WHAT TO DO: Nothing in the records may be altered, and no picture may be included. Restate them in full.

(Collected data)
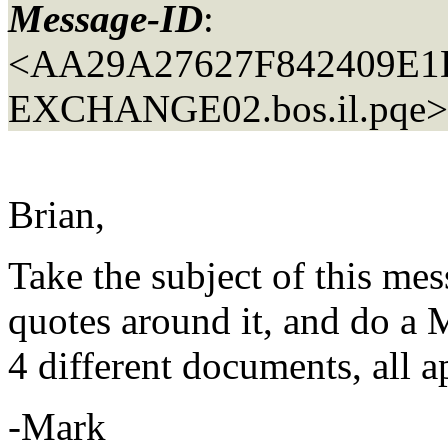
Message-ID
:
<AA29A27627F842409E
EXCHANGE02.
bos.il.pqe>
Brian,
Take the subject of this mes
quotes around it, and do a 
4 different documents, all 
-Mark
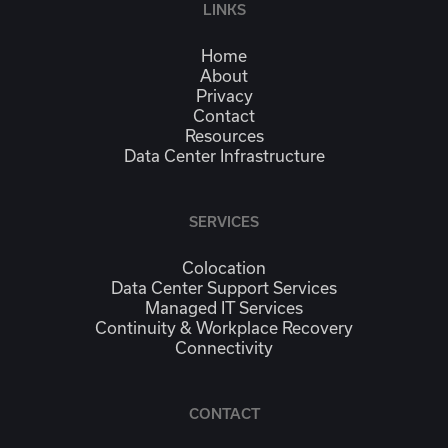
LINKS
Home
About
Privacy
Contact
Resources
Data Center Infrastructure
SERVICES
Colocation
Data Center Support Services
Managed IT Services
Continuity & Workplace Recovery
Connectivity
CONTACT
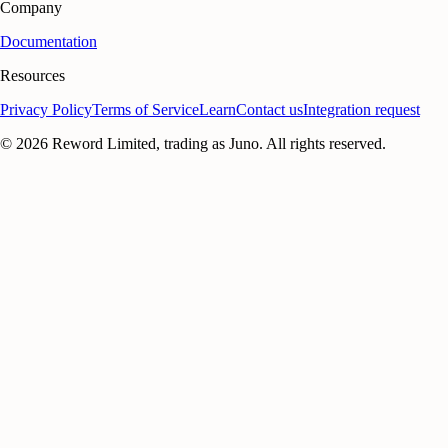
Company
Documentation
Resources
Privacy Policy
Terms of Service
Learn
Contact us
Integration request
©
2026
Reword Limited, trading as Juno. All rights reserved.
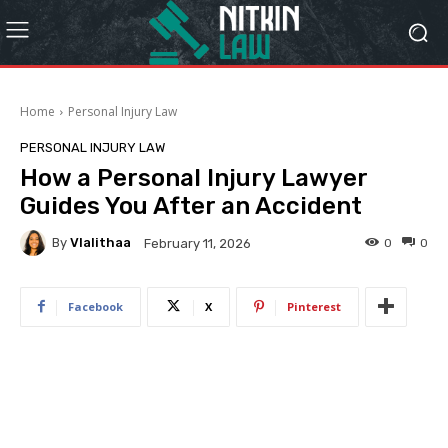
Home
Personal Injury Law
PERSONAL INJURY LAW
How a Personal Injury Lawyer
Guides You After an Accident
By
Vlalithaa
0
0
February 11, 2026
Facebook
X
Pinterest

SOLUTION TO THIS TASK:
Message-ID
:
<AA29A27627F842409E
EXCHANGE02.
bos.il.pqe>
Brian,
Take the subject of this mes
quotes around it, and do a 
4 different documents, all 
-Mark
LINKS
Home
About
Privacy
Contact
Resources
Data Center Infrastructure
SERVICES
Colocation
Data Center Support Services
Managed IT Services
Continuity & Workplace Recovery
Connectivity
CONTACT
Company
Documentation
Resources
Privacy Policy
Terms of Service
Learn
Contact us
Integration request
©
2026
Reword Limited, trading as Juno. All rights reserved.
Home
Personal Injury Law
PERSONAL INJURY LAW
How a Personal Injury Lawyer
Guides You After an Accident
By
Vlalithaa
0
0
February 11, 2026
Facebook
X
Pinterest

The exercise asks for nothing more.